There is a re-occurring discussion that rears its head every so often about how links are the economy of the Internet. Usually when these discussions start it revolves around the idea that this base part which is the glue that holds the world wide web together is breaking down because people are linking more and more to stuff within their own sites.
Such was the case with a post yesterday by Mathew Ingram; a fellow blogger, journalist and (hopefully) a friend, where he suggest that when this happens these sites become no different than the mainstream media.
This post was followed up with one from Alexander van Elsas who feels that Mathew nailed the problem but also points out that even people who supposedly believe in the Open Web aren’t immune from the MSM disease. He points to Tim O’Reilly where he says
I have a lot of respect for Tim too, but it’s a bit ironic that the O’Reilly blog tends to link internally too. They use a tagging system below every post that leads to O’Reilly articles only. It’s just a variation of the same theme. It seems that as soon as a blog becomes monetized or written by more than one author linking to the outside world is under pressure.
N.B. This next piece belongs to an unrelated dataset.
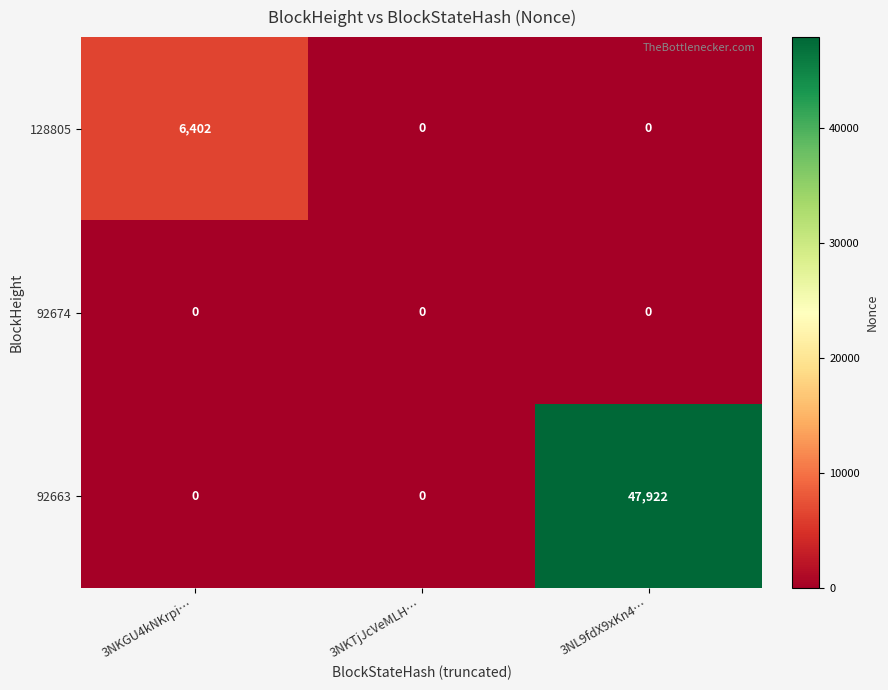

Which label corresponds to the largest value in the chart?

3NL9fdX9xKn4…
While we can have this type of esoteric discussion until the end of time it means nothing if we don’t understand why this type of linking is bad and really why considering links as an economy isn’t. To do this though we have to understand that while we use the term Internet to describe everything we do online the fact is that the Internet was around before the world wide web. What the majority of people are use to; and what all of Web 2.0 is based on is the world wide web as invented by Tim Berners-Lee some time after the Internet was invented.
The reason Tim’s work is so important is because he was the first one to understand the immensity of the Internet; and that without some way to connect all the information that was available on the Internet in an easy way that everyone could understand the Internet would forever be an abstraction. The information would still be there but within silos that were only accessible via cryptic methods most people would never be able to understand let alone be able to remember how they got to those individual silos. His invention of HTML and the ability of linking data between silos forever changed the world wide web.
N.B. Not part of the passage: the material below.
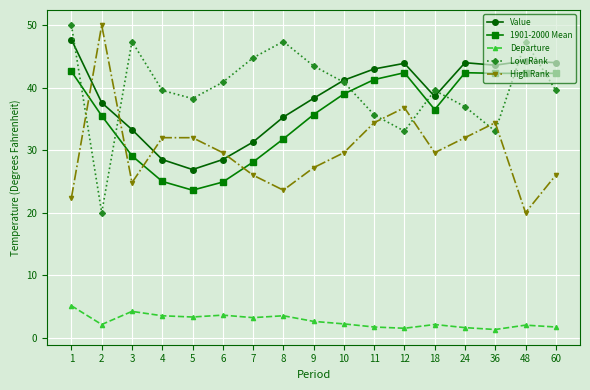

In High Rank, how many points are lower than both neighbors (excluding endpoints)?

4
Let’s look at it this way using some real world examples.
So you’re standing in a bookstore looking over the books on display. Now let’s think of those book titles as hyperlinks that you can press and when you do you could find yourself at any one of the following places
- at the library where you could look up other books on the same related idea or other books by the same author
- at another bookstore which has other books by the author that the first bookstore doesn’t have
- in the living room of the author’s home where you can talk with them about their books or thoughts that they are having
- or still within the same bookstore and their limited selection of related books by that author or others like them.
From the first two examples you could literally keep going for a very long time by pressing on the book titles and learning more and more as you go. With the third you could end up visiting other authors like the current one and again learning as you go. However with the fourth option you find yourself traveling in a smaller and smaller circle as your options become less and less.
In this case you’re sitting in a cafe somewhere reading a newspaper and each of the headlines or sections of the article can be pressed on. In this case you could find yourself in any of the following places
- at the library where you can read more about the background of what the article was talking about
- picking up another publication that is also talking about the same thing but with a different perspective
- with the journalist who wrote the article talking about their reasons for writing about what is in the article and what they might be writing about next
- on older issue of the same newspaper
The first two options allow you to learn more about what is being talked about and lets you go as deep into the subject as you want to. The third option lets you gain a better understand of the person and could let you continue on to read about the people that they find interesting. With the last option though you find yourself
slowly travelling down a narrowing tunnel of less and less information.
In the first three options of each example this ability to travel beyond where you currently are allows you to learn – to add value to what came before. These outward links are the ties that provide the roadway by which we can travel and learn. For the author of the book or the journalist writing the article it can bring them more and more readers adding to their own personal value. For the bookstore and the newspaper they gain by both the increased popularity of the author or journalist as well as the increasing number of people coming down those roadways.
In both examples though where the links are roads only travels inwards they both lose because less and less people will be coming as the number of roads become fewer and fewer. Without the links that tie together all those different locations we slowly return to an Internet full of silos and nobody makes money standing alone staring at the walls of a silo.